# Given data

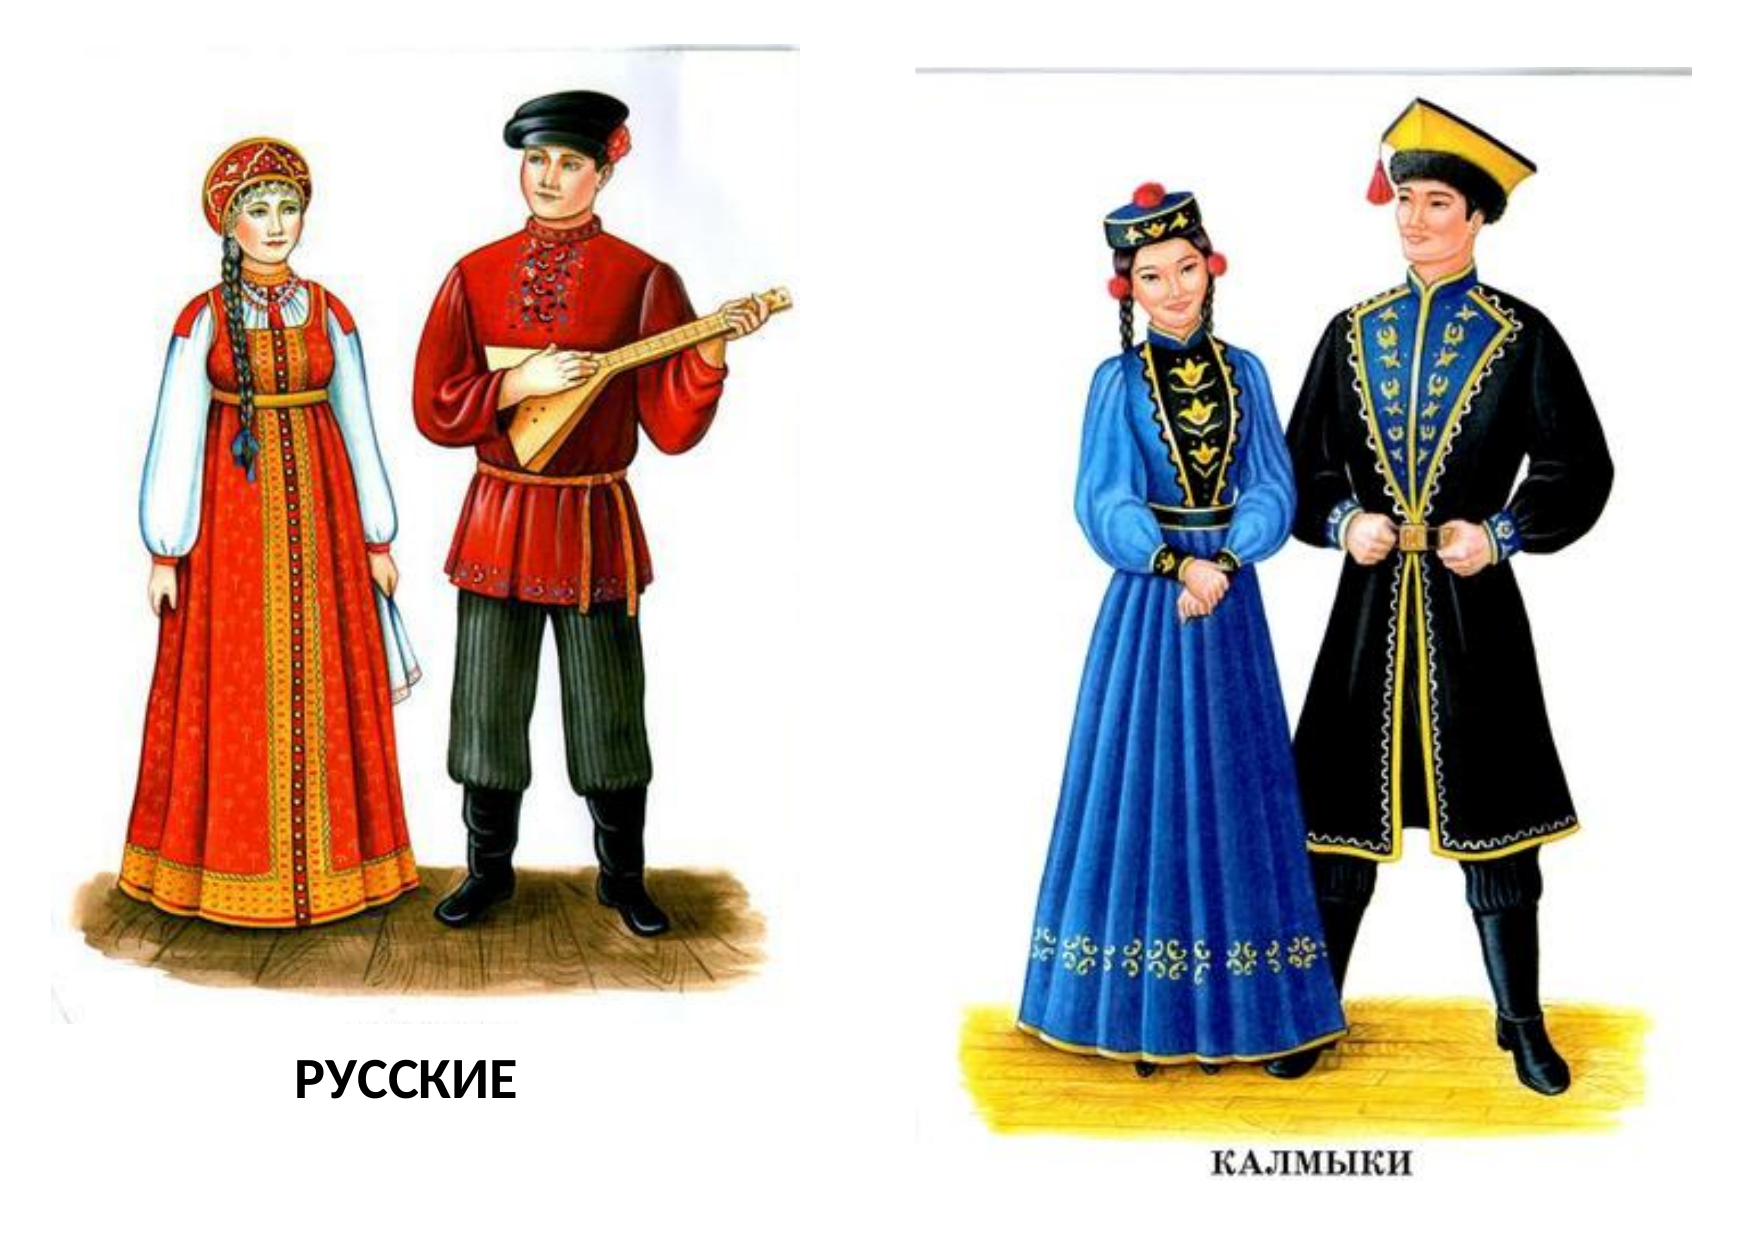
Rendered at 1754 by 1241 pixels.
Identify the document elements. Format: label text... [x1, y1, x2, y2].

picture [915, 67, 1692, 1197]
text РУССКИЕ [15, 1042, 842, 1113]
picture [50, 44, 800, 1024]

# About this exercise
Write out the data above precisely. Pictures stay out.

# Response
Rendered at 1754 by 1241 pixels.
Identify the document elements. Format: label text... [x1, y1, x2, y2].

picture [915, 67, 1692, 1197]
text РУССКИЕ [15, 1042, 842, 1113]
picture [50, 44, 800, 1024]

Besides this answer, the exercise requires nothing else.